Oleh: DR SRI GUSTY, ST, MT (Akademisi dan Penulis)
Setiap tanggal 17 Mei, Indonesia memperingati Hari Buku Nasional. Momentum ini bukan hanya soal mengingat pentingnya buku sebagai jendela dunia, tetapi juga saat yang tepat untuk merenungkan perjalanan kita bersama tulisan, baik sebagai pembaca maupun sebagai penulis.
Tawaran dunia yang serba cepat dan instan, kehadiran buku menjadi oase yang tak tergantikan. Mengajak kita lebih awas menyimak, berpikir, dan menyelami makna dengan lebih tertata.
Hari Buku Nasional bagi saya adalah jeda untuk menyapa kembali hobi yang sempat terlelap. Kecintaan pada dunia tulis-menulis sejak kecil, mengisi halaman-halaman buku harian, menulis puisi dan mengarang cerita pendek. Namun, jalan hidup memperkenalkan saya dengan beragam kegiatan prioritas, hingga menulis nyaris terlupakan.

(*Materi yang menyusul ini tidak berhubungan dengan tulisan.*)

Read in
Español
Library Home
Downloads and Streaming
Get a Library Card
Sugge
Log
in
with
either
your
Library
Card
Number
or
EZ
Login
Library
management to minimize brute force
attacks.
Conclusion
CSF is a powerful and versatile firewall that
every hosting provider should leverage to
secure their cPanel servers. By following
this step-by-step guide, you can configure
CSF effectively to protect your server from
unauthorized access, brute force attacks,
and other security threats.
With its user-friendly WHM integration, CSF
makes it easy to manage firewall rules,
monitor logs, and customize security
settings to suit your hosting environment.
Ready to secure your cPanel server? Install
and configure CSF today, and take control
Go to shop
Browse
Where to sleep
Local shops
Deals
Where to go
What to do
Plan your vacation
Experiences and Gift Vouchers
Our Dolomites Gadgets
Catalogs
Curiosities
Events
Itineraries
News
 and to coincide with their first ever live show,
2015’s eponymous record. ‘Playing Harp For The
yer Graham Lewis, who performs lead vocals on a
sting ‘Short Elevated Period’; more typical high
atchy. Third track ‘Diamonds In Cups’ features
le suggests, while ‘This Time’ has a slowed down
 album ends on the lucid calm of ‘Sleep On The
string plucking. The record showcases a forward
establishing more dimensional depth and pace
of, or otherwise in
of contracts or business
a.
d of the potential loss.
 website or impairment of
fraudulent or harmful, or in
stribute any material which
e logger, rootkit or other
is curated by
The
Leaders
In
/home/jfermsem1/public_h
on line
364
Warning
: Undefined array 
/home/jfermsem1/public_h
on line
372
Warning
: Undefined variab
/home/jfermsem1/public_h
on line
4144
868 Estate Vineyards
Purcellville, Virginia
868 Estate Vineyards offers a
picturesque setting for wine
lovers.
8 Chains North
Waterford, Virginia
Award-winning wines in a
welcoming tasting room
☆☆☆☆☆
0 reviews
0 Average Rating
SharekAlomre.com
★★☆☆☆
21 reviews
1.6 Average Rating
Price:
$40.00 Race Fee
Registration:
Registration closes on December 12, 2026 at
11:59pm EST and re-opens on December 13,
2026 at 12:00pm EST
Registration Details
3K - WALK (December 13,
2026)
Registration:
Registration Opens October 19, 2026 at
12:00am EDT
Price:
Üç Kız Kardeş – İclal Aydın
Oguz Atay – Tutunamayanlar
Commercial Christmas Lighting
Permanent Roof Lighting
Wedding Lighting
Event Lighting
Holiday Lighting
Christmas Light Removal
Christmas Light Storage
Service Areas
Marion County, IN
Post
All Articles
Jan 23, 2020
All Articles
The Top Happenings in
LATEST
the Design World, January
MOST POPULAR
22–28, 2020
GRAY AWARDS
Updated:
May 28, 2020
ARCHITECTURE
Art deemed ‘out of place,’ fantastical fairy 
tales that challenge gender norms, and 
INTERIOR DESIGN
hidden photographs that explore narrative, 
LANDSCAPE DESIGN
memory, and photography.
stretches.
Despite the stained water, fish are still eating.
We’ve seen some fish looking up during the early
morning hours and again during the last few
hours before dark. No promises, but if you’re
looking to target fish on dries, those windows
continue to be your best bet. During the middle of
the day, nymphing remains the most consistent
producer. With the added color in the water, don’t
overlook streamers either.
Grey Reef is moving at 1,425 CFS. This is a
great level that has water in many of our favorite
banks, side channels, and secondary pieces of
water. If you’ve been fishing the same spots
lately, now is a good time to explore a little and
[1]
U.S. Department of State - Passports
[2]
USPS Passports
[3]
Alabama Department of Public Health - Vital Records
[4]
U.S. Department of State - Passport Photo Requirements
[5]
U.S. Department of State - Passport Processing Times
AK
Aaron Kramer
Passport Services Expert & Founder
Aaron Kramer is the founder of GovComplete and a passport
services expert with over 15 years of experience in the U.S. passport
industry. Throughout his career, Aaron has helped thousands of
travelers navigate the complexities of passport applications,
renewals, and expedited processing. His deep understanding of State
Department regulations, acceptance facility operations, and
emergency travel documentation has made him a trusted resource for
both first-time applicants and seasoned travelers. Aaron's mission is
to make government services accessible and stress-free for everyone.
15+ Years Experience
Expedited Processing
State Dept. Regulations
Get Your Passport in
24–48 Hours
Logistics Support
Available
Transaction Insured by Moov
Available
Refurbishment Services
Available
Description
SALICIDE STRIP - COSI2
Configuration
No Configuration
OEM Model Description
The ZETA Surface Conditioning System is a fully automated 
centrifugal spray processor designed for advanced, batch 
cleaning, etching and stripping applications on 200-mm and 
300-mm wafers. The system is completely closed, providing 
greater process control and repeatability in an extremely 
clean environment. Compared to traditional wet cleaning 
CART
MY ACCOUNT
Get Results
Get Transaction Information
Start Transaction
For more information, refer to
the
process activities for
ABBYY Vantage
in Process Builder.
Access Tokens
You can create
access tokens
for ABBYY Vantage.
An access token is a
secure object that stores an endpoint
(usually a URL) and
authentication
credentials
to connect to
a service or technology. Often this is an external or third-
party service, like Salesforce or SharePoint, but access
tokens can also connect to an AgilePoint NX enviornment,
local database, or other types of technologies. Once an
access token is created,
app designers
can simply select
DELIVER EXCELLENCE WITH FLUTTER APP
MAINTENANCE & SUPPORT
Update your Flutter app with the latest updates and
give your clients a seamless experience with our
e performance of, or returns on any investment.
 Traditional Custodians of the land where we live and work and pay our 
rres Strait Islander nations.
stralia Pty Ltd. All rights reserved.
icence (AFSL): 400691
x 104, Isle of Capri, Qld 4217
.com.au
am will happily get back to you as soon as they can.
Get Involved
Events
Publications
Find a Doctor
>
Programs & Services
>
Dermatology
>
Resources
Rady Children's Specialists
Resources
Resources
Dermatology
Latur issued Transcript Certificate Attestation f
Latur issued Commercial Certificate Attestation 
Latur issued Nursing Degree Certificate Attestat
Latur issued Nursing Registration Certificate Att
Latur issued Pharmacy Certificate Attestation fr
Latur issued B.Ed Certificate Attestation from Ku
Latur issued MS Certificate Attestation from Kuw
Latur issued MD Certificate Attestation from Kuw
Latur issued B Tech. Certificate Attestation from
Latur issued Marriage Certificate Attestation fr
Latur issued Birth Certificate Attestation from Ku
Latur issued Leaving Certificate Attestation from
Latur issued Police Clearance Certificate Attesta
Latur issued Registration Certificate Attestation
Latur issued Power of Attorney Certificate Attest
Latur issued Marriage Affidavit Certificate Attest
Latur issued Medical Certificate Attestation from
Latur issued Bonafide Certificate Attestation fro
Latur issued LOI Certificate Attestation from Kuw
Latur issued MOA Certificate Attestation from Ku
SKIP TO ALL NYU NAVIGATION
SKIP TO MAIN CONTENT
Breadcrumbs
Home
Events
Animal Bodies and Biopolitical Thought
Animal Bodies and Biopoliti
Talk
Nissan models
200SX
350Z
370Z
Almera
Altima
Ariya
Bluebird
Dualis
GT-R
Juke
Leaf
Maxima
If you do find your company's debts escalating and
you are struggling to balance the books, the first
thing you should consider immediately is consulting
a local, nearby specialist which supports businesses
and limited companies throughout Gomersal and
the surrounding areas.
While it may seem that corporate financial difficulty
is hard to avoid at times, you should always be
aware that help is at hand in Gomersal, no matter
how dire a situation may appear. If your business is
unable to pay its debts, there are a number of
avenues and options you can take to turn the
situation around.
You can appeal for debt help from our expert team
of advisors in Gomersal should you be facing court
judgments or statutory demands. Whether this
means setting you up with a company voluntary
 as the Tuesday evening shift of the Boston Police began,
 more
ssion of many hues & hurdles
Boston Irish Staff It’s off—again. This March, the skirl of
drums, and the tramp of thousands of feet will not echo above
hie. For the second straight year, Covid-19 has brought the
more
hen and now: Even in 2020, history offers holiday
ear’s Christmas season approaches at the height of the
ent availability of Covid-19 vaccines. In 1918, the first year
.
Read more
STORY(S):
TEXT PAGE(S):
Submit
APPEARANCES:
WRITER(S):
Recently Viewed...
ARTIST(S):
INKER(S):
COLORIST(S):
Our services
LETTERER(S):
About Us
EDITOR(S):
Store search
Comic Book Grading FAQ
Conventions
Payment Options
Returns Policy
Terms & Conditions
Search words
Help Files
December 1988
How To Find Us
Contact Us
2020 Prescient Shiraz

Titik baliknya pada tahun 2019. Tidak ada target besar, saat itu hanya merekonstruksi naskah disertasi menjadi buku, tidak pula dibayangi ambisi yang muluk. Hanya dorongan hati untuk kembali berdialog dengan diri sendiri dan dunia melalui tulisan.
Dari sana, lahirlah naskah pertama yang akhirnya diterbitkan. Satu demi satu, tulisan saya terjilid menjadi buku, dan hingga hari ini, terhitung enam tahun, saya bersyukur telah menerbitkan 30 judul buku. Kecintaan pada buku itu pula yang menjembatani lahirnya penerbitan buku “Arsy Media”.
Tentu saja, banyak penulis yang telah jauh melampaui pencapaian ini, baik dari segi kualitas maupun kuantitas. Bahkan, ada yang bisa menerbitkan puluhan buku dalam waktu singkat.
Namun bagi saya, ini bukan tentang banyaknya jumlah. Melainkan bagaimana menulis menjadi proses pembelajaran seumur hidup. Tentang keberanian untuk memulai, tentang kesabaran untuk terus menulis dan tentang konsistensi untuk menjaga semangat di tengah kesibukan.
Jika bicara tentang keberanian untuk memulai dari nol, tidak sedikit penulis besar dunia yang merasakan hal serupa. Salah satunya adalah JK Rowling. Penulis seri novel Harry Potter, yang telah terjual lebih dari 500 juta salinan dan diterjemahkan ke dalam 80 bahasa.
Rowling memulai menulis di tengah tekanan hidup yang berat. Ia seorang ibu tunggal, menganggur, dan hidup dari tunjangan sosial. Naskah pertamanya ditolak oleh 12 penerbit besar.